Kreuzberg war 2018 privat nach Taiwan (offiziell: Republik China) gereist
und von der lebendigen Demokratie dort sehr angetan. Als früherer
DDR-Bürger mit eigener Diktaturerfahrung ärgerte er sich, dass Deutschland
durch seine Ein-China-Politik die diktatorische Volksrepublik China
anerkennt, aber nicht das kleine Taiwan. Dieses sieht Peking als abtrünnige
Provinz und [1][droht mit gewaltsamer Wiedervereinigung].
Kreuzberg fordert mit einer Petition beim Bundestag die diplomatische
Anerkennung Taiwans und mischt damit die Ein-China-Politik der
Bundesregierung und aller anderen EU-Staaten auf. Nach dieser Politik kann
es volle diplomatische Beziehungen nur mit China oder Taiwan geben. In
Europa hält nur noch der Vatikan zu Taiwan.

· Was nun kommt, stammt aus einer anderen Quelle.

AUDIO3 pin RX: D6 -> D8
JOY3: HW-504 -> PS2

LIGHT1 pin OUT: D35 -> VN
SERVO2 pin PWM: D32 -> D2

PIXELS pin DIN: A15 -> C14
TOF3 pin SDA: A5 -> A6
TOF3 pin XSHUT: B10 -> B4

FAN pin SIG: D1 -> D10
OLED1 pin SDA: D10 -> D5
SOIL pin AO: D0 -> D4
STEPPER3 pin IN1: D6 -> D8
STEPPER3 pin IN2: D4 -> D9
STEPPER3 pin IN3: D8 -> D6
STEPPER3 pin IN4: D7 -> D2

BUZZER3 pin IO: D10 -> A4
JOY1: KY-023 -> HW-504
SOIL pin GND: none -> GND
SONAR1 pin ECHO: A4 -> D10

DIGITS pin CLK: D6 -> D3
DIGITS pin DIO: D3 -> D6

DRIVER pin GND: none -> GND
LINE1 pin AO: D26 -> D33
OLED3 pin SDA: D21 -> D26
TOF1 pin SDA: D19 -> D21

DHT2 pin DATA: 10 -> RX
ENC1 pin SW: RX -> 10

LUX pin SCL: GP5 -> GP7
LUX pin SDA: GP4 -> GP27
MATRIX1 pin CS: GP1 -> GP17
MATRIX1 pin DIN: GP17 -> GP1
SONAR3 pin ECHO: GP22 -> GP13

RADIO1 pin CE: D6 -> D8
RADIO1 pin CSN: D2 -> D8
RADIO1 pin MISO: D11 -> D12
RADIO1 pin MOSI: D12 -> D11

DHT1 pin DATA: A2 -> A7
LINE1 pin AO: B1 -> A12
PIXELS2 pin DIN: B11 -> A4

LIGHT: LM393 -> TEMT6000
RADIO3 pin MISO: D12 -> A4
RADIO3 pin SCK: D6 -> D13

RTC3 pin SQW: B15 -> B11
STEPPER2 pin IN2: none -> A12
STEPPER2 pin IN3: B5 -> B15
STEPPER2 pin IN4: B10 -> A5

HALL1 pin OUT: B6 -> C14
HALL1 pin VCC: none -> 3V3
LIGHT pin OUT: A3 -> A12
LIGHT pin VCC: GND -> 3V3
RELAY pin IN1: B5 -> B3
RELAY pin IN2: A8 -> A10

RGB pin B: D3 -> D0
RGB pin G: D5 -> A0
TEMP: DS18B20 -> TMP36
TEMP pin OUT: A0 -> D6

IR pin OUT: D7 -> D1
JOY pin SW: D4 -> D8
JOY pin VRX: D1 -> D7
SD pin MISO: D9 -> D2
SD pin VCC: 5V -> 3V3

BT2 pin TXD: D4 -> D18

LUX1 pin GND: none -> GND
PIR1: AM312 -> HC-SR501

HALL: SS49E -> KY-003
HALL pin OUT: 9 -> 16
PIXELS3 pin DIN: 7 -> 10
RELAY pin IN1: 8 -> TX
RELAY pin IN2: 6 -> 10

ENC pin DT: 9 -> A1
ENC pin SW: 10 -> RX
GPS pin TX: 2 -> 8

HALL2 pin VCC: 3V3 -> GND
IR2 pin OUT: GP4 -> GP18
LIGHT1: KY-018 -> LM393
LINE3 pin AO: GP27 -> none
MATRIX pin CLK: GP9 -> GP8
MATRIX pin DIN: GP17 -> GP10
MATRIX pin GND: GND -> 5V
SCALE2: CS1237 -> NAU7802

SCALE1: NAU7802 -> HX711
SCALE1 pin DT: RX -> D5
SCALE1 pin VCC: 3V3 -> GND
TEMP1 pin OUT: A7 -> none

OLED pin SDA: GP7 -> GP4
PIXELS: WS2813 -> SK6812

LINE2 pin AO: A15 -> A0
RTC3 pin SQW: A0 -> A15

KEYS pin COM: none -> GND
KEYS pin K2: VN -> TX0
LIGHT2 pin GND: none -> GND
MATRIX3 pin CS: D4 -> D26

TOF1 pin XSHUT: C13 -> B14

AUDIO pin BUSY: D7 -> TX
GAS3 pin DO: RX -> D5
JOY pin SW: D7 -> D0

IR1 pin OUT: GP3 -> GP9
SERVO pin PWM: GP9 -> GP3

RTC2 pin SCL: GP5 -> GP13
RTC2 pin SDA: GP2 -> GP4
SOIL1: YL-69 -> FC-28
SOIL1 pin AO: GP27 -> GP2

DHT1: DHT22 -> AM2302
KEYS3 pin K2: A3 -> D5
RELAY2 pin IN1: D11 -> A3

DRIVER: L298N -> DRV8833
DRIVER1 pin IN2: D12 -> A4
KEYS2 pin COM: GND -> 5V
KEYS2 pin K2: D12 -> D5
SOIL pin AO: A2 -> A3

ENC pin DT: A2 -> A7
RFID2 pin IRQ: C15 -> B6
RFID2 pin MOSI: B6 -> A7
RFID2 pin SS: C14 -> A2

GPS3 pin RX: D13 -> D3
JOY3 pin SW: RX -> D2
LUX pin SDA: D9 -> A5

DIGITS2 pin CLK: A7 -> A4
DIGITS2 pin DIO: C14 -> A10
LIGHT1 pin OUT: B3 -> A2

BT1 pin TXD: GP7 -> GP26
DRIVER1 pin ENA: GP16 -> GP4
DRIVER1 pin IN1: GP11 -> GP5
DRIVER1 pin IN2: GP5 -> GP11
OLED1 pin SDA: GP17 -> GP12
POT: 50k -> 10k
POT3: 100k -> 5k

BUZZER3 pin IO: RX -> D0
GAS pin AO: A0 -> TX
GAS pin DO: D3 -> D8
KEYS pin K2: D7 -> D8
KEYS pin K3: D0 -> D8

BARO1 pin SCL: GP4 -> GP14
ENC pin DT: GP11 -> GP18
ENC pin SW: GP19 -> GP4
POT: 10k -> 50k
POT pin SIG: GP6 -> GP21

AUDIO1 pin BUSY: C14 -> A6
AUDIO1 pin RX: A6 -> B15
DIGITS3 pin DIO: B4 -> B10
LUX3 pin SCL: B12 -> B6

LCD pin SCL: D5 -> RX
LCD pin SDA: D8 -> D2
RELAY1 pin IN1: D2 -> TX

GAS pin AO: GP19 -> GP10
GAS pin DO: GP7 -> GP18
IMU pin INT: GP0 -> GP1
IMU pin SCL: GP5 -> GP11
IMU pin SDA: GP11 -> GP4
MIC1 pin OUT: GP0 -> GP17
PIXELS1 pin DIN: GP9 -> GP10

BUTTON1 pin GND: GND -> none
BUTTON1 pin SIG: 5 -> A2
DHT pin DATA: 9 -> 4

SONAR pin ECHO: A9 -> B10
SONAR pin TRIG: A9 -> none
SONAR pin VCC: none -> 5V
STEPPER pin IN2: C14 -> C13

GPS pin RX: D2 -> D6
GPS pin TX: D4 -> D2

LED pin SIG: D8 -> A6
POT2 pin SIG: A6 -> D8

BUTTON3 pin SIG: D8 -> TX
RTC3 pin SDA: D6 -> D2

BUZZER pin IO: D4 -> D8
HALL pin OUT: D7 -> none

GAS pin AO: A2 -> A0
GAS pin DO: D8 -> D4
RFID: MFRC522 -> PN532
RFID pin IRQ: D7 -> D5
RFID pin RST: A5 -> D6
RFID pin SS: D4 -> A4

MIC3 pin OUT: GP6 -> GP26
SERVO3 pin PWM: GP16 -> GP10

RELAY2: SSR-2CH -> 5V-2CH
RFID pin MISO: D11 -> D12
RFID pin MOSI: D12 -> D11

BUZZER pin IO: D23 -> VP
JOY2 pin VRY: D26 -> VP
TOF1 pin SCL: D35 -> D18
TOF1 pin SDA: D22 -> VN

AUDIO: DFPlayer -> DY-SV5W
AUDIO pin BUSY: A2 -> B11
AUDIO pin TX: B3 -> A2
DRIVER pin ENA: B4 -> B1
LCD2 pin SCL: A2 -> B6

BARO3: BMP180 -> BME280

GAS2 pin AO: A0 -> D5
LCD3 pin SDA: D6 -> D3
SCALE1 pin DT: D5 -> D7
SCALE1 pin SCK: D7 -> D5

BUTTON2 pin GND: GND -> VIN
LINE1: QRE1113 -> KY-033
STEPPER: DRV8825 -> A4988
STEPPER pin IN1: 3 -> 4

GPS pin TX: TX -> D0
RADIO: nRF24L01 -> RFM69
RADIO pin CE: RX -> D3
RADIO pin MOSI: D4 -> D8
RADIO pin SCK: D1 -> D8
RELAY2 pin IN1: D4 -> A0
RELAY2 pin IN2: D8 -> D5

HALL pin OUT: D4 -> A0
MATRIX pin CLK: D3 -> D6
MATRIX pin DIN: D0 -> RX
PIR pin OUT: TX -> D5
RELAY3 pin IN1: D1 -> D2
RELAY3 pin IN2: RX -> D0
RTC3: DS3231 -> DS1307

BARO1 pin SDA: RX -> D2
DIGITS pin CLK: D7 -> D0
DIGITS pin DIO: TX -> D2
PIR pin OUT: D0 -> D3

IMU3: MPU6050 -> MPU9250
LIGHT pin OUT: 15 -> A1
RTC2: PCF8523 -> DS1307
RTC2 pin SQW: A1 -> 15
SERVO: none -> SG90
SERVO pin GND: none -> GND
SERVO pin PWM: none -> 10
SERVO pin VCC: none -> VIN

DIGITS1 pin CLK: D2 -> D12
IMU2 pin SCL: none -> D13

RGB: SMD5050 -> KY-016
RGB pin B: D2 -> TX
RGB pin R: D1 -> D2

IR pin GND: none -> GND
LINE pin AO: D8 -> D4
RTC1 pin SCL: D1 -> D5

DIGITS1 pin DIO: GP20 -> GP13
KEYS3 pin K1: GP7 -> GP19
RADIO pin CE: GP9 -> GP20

Zu seiner eigenen Überraschung bekam Kreuzberg in kurzer Zeit die
benötigten 50.000 Unterschriften zusammen. Dabei halfen auch Unterschriften
von Taiwanern, was nach deutschem Recht legal ist, und sicher half auch
Chinas derzeit sehr schlechtes Image wegen [2][Pekings harter Haltung in
Hongkong] und der [3][Masseninternierungen der Uiguren] in Xinjiang.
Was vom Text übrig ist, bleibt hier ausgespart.